Pakistan’s former ISI chief Lt Gen (retd) Asad Durrani has said that “India is no longer a big threat to Pakistan”, as it has got itself entangled in a mess created by the illegal annexation of the disputed Himalayan region of Jammu and Kashmir.
The hardline Hindu nationalist government of Prime Minister Narendra Modi revoked the special status of Indian Occupied Jammu and Kashmir (IIOJK) in August 2019 and the region remains under siege since then. “After what India did to Kashmir (IIOJK), there is no threat to us on the eastern border. We should not lower our guard against a Balakot like misadventure though, but they (Indian) are so caught up in their own mess that they have little time to care about Pakistan,” Durrani told BBC Urdu in an interview.
Indian warplanes carried out a botched airstrike in the Balokot area of Khyber Pakhtunkhwa (KPK) in the dead of night in February 2019. The Pakistan Air Force (PAF) retaliated in broad daylight by carrying out precision strikes deep inside IIOJK and then shot down two Indian jets that chased them into Azad Kashmir. “India has not always been the biggest threat to us,” added Durrani, who had ruffled some feathers in 2018 by co-authoring a book, Spy Chronicles: RAW, ISI and the Illusion of Peace with Indian RAW’s former chief AS Dulat which stirred up a controversy that haunts him till this day.
Of late, his second book, Honour among Spies, brought him back into the spotlight by resurrecting the controversy set off by his first book. Elaborating on the internal challenges facing the country, Durrani said, “The country is facing three types of challenges: economy, political instability, and social cohesion.” “There are some areas like Balochistan where there is unrest among people who feel politically alienated and deprived. The economy is in bad shape, the government’s credibility is bad because people believe it has been brought into power by the military.” He believes Pakistan is facing inherent internal problems, including the most dangerous one. “If you ask me challenges from outside, I would say Iran, Saudi Arabia, and Turkey pose new challenges,” he added.
Durrani also told the BBC that the military’s interference in the country’s political affairs was a reality but detrimental to the country. He admitted in the Supreme Court in 2012 that he had distributed millions of rupees among politicians in 1990 on the instructions of the then army chief and late president Ghulam Ishaq Khan. The money had been distributed among politicians linked to the Islami Jamhoori Ittehad (IJI) to influence the outcome of the 1990 general elections. The IJI, an alliance of rightwing parties, was created to prevent the Pakistan Peoples Party (PPP) from coming to power. Durrani was director-general of the Military Intelligence in 1988 before his appointment as director-general Inter-Services Intelligence (ISI) in 1990. He has also served as Pakistan’s ambassador to Germany and Saudi Arabia.

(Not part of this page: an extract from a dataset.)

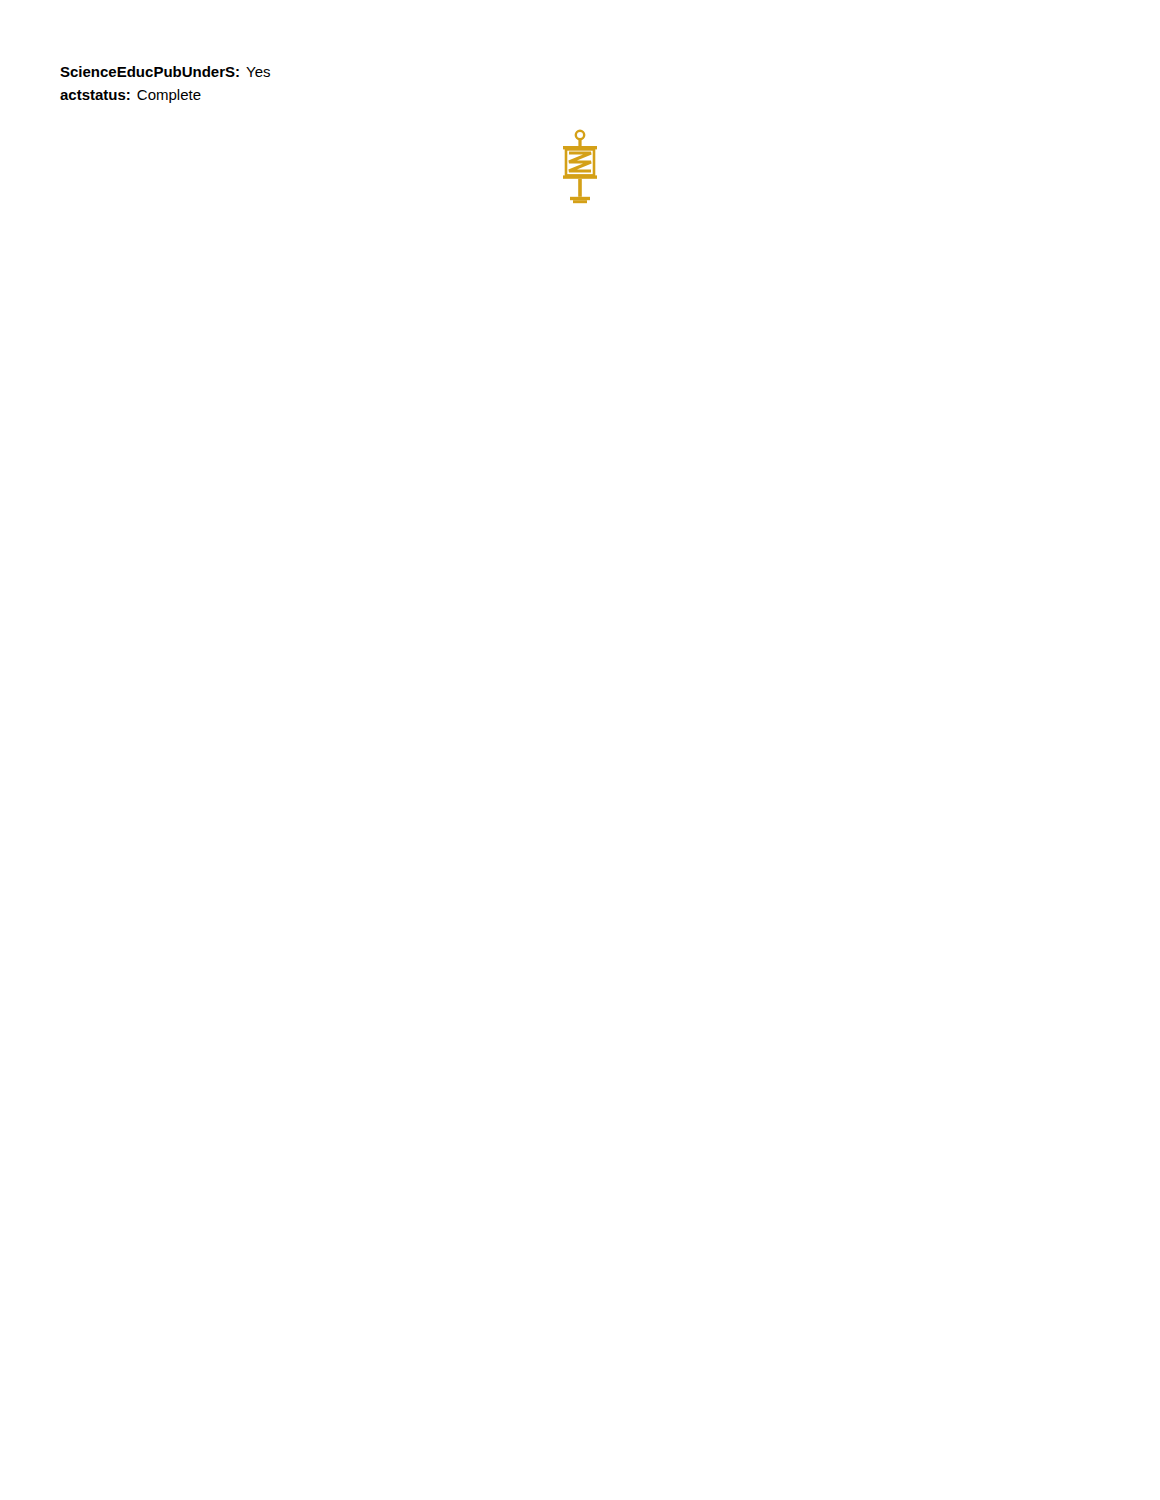ScienceEducPubUnderS: Yes
actstatus: Complete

“Whether it (military’s interference) should or should not be is a debate that has not led us anywhere thus far. Our experience tells us that whenever the military intervened the political parties ostracised staged a comeback,” Durrani said. “(Field Marshal) Ayub Khan was supposed to keep Zulfikar Ali Bhutto out, but he staged a comeback and got elected. After (Gen) Ziaul Haq, Bibi (Benazir Bhutto) came to power.” The same thing happened during the regime of Gen (retd), Pervez Musharraf. “The two parties which he thought should be kept out – PPP and PML-N – were elected to power. So, this (political) engineering is harmful (for the country),” he said.
The Pakistan Democratic Alliance (PDM), a conglomerate cobbled together by around a dozen opposition parties to challenge the incumbent political set-up, has repeatedly accused the military establishment of bolstering the “unpopular government” of Prime Minister Imran Khan. “Imran Khan’s biggest problem is the impression that he did not come to power by himself and that he came with a khaki burden. Some people don’t learn from history because they say we will create our own history,” Durrani added. The former ISI chief believes changing the status of Gilgit-Baltistan will be a blow to the Kashmir cause. “When I was looking after the affairs of Kashmir, a close friend of mine, Yusuf, explained to me that the day we made the mistake of changing Gilgit-Baltistan status, it would be a big blow to our Kashmir cause,” he said.
“You may give more rights to Gilgit Baltistan if you want to, but it should not be forcibly made a province of Pakistan.” He said the Balochistan problem could have been “better handled in three ways: politically, economically and socially. But we took it and made it a province and it is not being handled till date”. Durrani said he was also opposed to the merger of erstwhile Federally Administered Tribal Areas (Fata) with KPK as the “500-year-old system there is running better than ours in some respects”.